> _EXERCISE OBJECTIVE_
Below, some lines carry pictures; leave those pictures out and retype exactly the lines from the one with "人材流動化が進んでいるからころ、人的資本を活" through the one with "Processador: Dual-Core 2.4 GHz".

> _RAW DATA_
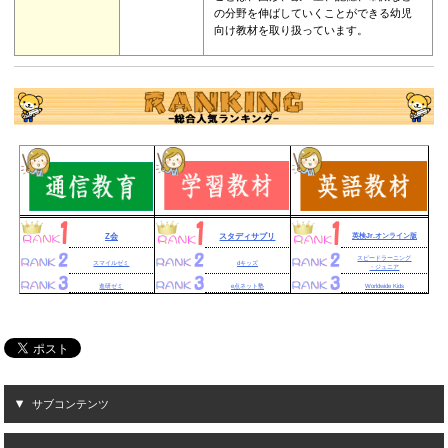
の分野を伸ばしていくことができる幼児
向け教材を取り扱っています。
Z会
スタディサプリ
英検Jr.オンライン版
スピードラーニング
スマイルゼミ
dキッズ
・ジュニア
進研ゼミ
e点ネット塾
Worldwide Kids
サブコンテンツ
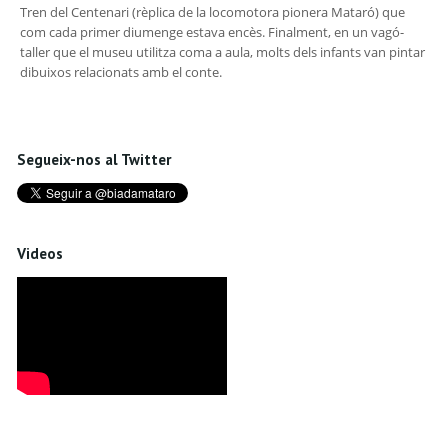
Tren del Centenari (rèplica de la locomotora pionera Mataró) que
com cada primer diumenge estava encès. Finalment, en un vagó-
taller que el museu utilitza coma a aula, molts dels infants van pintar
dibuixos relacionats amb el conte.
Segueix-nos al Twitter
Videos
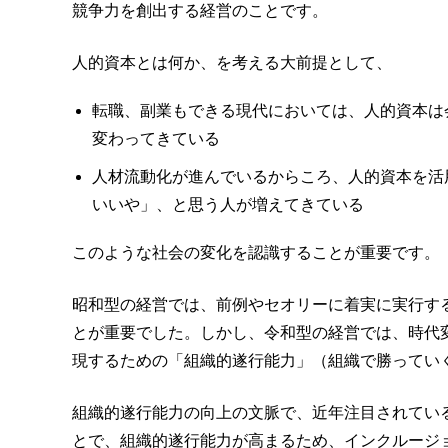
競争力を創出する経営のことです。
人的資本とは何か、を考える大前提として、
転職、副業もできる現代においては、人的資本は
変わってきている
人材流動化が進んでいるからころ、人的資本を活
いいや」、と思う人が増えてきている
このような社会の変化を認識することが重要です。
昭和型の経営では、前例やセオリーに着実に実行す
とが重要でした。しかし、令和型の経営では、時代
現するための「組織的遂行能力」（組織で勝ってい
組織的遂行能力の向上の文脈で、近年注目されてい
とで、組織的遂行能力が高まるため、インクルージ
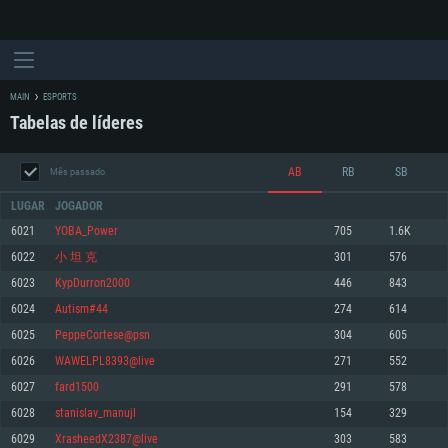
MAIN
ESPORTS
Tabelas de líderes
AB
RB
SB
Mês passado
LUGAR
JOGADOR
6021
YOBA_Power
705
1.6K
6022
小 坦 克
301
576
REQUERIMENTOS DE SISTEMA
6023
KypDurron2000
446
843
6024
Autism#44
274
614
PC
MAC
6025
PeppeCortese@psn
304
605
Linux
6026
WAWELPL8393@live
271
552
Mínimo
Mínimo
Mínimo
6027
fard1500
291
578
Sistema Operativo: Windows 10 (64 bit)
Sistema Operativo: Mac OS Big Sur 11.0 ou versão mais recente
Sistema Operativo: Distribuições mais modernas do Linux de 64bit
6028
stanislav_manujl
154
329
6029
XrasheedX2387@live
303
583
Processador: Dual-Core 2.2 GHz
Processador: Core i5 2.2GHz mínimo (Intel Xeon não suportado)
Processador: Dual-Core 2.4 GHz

---

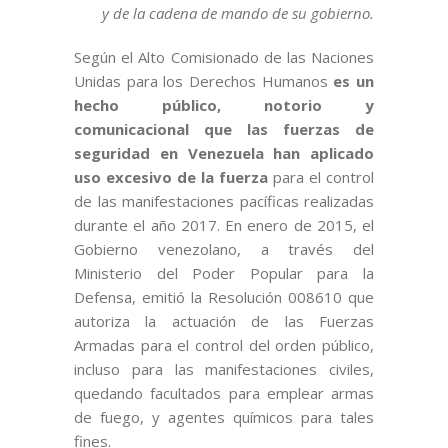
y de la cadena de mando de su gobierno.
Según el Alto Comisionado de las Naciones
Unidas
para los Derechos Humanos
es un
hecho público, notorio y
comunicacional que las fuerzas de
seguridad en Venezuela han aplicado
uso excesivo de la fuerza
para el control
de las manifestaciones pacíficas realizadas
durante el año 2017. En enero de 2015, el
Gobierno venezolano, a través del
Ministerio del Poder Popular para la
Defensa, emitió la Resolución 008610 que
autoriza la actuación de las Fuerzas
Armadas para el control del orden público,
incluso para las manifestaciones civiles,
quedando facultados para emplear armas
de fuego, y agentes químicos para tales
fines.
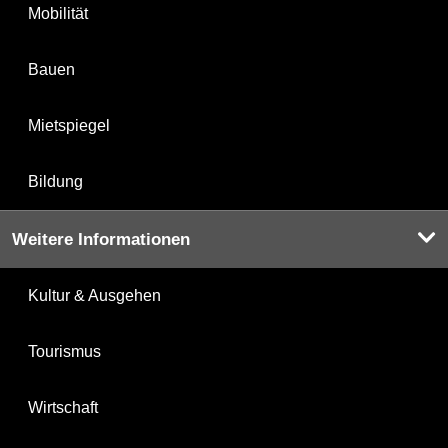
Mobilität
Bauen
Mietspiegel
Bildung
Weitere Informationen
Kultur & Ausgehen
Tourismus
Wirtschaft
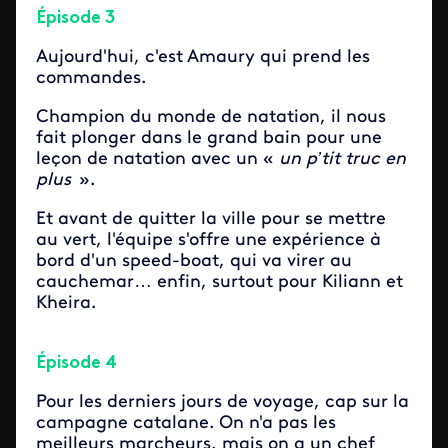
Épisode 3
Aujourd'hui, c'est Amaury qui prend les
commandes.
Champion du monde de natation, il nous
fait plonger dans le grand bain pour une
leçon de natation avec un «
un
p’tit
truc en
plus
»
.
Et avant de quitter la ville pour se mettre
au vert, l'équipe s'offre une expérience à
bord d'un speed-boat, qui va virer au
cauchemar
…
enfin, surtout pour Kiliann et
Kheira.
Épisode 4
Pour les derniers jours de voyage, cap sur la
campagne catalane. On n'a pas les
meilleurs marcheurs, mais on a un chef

==

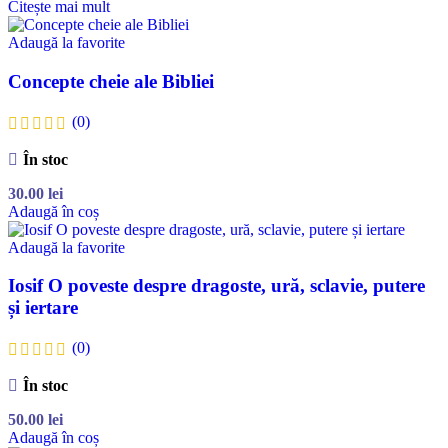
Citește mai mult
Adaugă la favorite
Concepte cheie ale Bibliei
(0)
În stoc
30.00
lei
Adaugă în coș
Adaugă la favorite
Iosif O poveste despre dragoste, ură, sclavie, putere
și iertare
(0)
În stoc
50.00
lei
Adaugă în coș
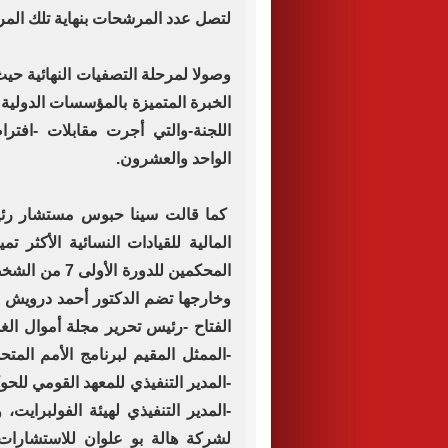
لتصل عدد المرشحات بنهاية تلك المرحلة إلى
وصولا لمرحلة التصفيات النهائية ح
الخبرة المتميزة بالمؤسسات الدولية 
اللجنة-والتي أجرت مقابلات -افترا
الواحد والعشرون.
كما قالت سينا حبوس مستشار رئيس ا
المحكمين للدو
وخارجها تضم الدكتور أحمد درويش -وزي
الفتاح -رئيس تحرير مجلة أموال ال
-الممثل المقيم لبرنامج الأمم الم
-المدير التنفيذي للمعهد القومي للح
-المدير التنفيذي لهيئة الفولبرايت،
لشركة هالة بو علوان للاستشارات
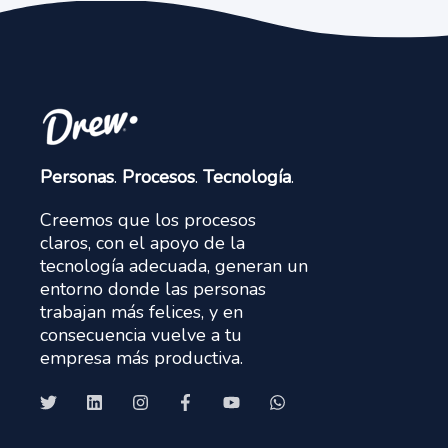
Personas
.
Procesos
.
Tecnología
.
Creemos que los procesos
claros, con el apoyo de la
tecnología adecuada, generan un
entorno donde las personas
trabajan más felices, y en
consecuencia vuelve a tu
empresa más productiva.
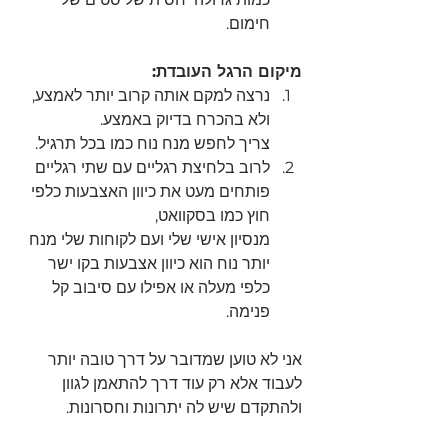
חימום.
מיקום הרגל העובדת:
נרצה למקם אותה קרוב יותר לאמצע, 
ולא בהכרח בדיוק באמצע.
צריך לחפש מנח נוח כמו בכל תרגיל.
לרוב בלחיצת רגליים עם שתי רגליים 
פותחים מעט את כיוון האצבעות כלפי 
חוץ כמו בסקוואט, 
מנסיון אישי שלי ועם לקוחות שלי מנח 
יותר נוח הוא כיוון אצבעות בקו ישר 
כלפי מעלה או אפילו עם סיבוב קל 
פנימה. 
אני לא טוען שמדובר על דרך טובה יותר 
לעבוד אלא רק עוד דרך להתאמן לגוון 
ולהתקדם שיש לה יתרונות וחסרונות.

> _OUTPUT OF THE EXERCISE_
人材流動化が進んでいるからころ、人的資本を活
いいや」、と思う人が増えてきている
このような社会の変化を認識することが重要です。
昭和型の経営では、前例やセオリーに着実に実行す
とが重要でした。しかし、令和型の経営では、時代
現するための「組織的遂行能力」（組織で勝ってい
組織的遂行能力の向上の文脈で、近年注目されてい
とで、組織的遂行能力が高まるため、インクルージ
MAIN
ESPORTS
Tabelas de líderes
AB
RB
SB
Mês passado
LUGAR
JOGADOR
6021
YOBA_Power
705
1.6K
6022
小 坦 克
301
576
REQUERIMENTOS DE SISTEMA
6023
KypDurron2000
446
843
6024
Autism#44
274
614
PC
MAC
6025
PeppeCortese@psn
304
605
Linux
6026
WAWELPL8393@live
271
552
Mínimo
Mínimo
Mínimo
6027
fard1500
291
578
Sistema Operativo: Windows 10 (64 bit)
Sistema Operativo: Mac OS Big Sur 11.0 ou versão mais recente
Sistema Operativo: Distribuições mais modernas do Linux de 64bit
6028
stanislav_manujl
154
329
6029
XrasheedX2387@live
303
583
Processador: Dual-Core 2.2 GHz
Processador: Core i5 2.2GHz mínimo (Intel Xeon não suportado)
Processador: Dual-Core 2.4 GHz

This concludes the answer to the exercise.